* _Exercise description_: Your answer is the lines from the one that has "(pin passive line (at 0 -5.08" through the last line of the records below, retyped exactly and alone.
• • • • •
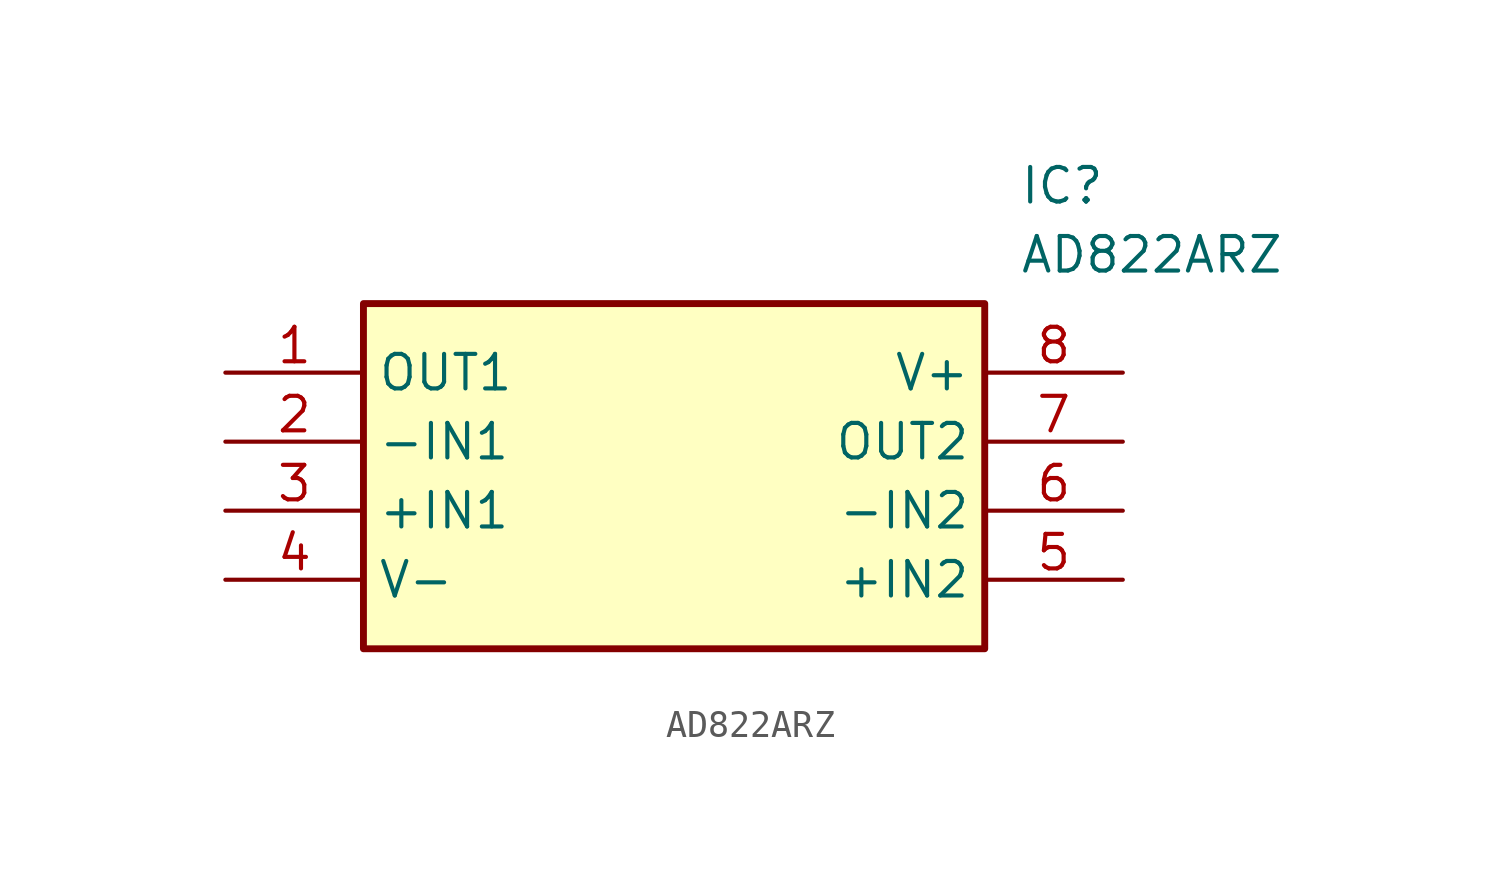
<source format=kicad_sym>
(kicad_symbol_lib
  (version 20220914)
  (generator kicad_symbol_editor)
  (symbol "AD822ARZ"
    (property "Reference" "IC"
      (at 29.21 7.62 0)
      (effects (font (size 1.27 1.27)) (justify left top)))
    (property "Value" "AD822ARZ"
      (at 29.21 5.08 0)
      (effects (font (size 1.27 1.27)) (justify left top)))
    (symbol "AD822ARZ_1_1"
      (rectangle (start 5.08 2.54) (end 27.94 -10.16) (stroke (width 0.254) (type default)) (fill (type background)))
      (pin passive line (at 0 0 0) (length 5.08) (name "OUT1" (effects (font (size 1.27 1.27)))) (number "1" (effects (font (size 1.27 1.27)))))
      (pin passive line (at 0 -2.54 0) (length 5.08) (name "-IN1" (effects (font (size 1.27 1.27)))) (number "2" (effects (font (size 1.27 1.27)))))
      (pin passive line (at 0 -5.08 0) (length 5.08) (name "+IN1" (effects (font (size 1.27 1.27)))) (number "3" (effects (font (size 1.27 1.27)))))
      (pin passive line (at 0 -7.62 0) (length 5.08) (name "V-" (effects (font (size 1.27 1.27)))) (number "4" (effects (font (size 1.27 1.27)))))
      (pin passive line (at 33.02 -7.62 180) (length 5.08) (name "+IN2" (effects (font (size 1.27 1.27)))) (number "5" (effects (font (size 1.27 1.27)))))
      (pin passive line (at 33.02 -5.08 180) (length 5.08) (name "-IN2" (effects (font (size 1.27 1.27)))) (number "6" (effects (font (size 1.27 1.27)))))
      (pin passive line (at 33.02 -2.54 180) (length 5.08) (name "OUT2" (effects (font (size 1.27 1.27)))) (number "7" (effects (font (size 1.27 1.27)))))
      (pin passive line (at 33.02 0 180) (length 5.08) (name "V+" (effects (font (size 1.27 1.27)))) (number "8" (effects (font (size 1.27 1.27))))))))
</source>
• • • • •
* _Task answer_:
      (pin passive line (at 0 -5.08 0) (length 5.08) (name "+IN1" (effects (font (size 1.27 1.27)))) (number "3" (effects (font (size 1.27 1.27)))))
      (pin passive line (at 0 -7.62 0) (length 5.08) (name "V-" (effects (font (size 1.27 1.27)))) (number "4" (effects (font (size 1.27 1.27)))))
      (pin passive line (at 33.02 -7.62 180) (length 5.08) (name "+IN2" (effects (font (size 1.27 1.27)))) (number "5" (effects (font (size 1.27 1.27)))))
      (pin passive line (at 33.02 -5.08 180) (length 5.08) (name "-IN2" (effects (font (size 1.27 1.27)))) (number "6" (effects (font (size 1.27 1.27)))))
      (pin passive line (at 33.02 -2.54 180) (length 5.08) (name "OUT2" (effects (font (size 1.27 1.27)))) (number "7" (effects (font (size 1.27 1.27)))))
      (pin passive line (at 33.02 0 180) (length 5.08) (name "V+" (effects (font (size 1.27 1.27)))) (number "8" (effects (font (size 1.27 1.27))))))))
</source>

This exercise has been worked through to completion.